The various proposals for OSPF Scalability improvements are to move the LSA storm threshold (or "cliff") significantly upwards.  Some people feel that this should be done only through smart (proprietary) implementation.  However, the points against that are the following:

1) It may be OK to rely on the smart proprietary implementation of a vendor if we run a single-vendor network.  However,  Operators would intend to run multi-vendor networks with standard, non-proprietary solution to scalability problems.  As an example, Dave Katz points out that it is very important not to lose adjacencies during congestion.  We absolutely agree with that and propose either prioritization of Hello messages (facilitated by special marking) or using Implicit Hello (use any received message over an adjacency for the purpose of keeping it alive) to achieve the same goal in a multi-vendor network.  We have also seen large number of retransmissions (default retransmission timer is 5 seconds) as a major cause of congestion and propose prioritizing LSA acknowledgments and slowing down retransmissions during congestion to reduce retransmission traffic.  This can perhaps be achieved by a specific vendor in a proprietary way but an Operator would like to see a non-proprietary solution to this problem.

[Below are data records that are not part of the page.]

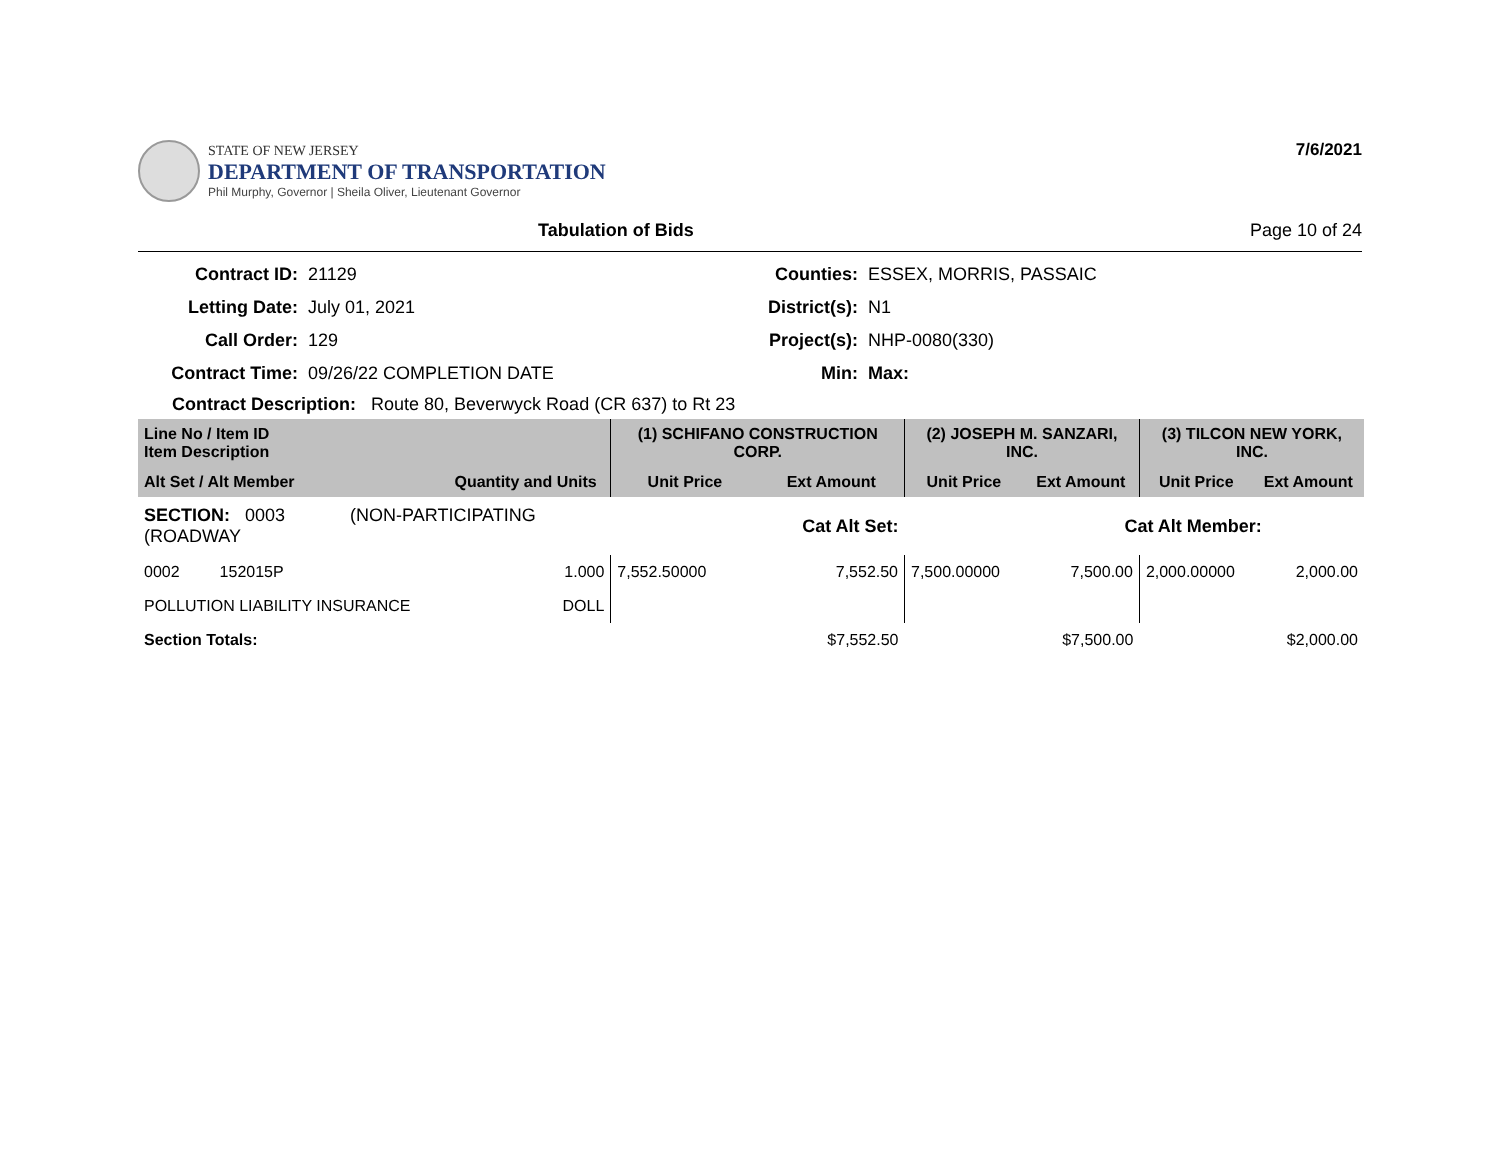STATE OF NEW JERSEY
DEPARTMENT OF TRANSPORTATION
Phil Murphy, Governor | Sheila Oliver, Lieutenant Governor
7/6/2021
Tabulation of Bids Page 10 of 24
Contract ID:
21129
Counties:
ESSEX, MORRIS, PASSAIC
Letting Date:
July 01, 2021
District(s):
N1
Call Order:
129
Project(s):
NHP-0080(330)
Contract Time:
09/26/22 COMPLETION DATE
Min:
Max:
Contract Description: Route 80, Beverwyck Road (CR 637) to Rt 23
| Line No / Item ID Item Description | | (1) SCHIFANO CONSTRUCTION CORP. | | (2) JOSEPH M. SANZARI, INC. | | (3) TILCON NEW YORK, INC. | |
| --- | --- | --- | --- | --- | --- | --- | --- |
| Alt Set / Alt Member | Quantity and Units | Unit Price | Ext Amount | Unit Price | Ext Amount | Unit Price | Ext Amount |
| SECTION: 0003 (NON-PARTICIPATING (ROADWAY | | Cat Alt Set: | | Cat Alt Member: | | | |
| 0002 152015P | 1.000 | 7,552.50000 | 7,552.50 | 7,500.00000 | 7,500.00 | 2,000.00000 | 2,000.00 |
| POLLUTION LIABILITY INSURANCE | DOLL | | | | | | |
| Section Totals: | | | $7,552.50 | | $7,500.00 | | $2,000.00 |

2) It has been argued that some of the protocol extensions being proposed would make it too difficult for vendors to implement it.  I don't quite get it.  Isn't it also being said that some vendors are already implementing them in a proprietary way ?

3) Some of the protocol extensions proposed are difficult (may be even impossible) to implement in a purely proprietary way.  One example is congestion notification (already pointed out by Dave Katz).  Another example is flooding over only one of many parallel point-to-point links between neighbors (this is already being done in PNNI in a non-proprietary way).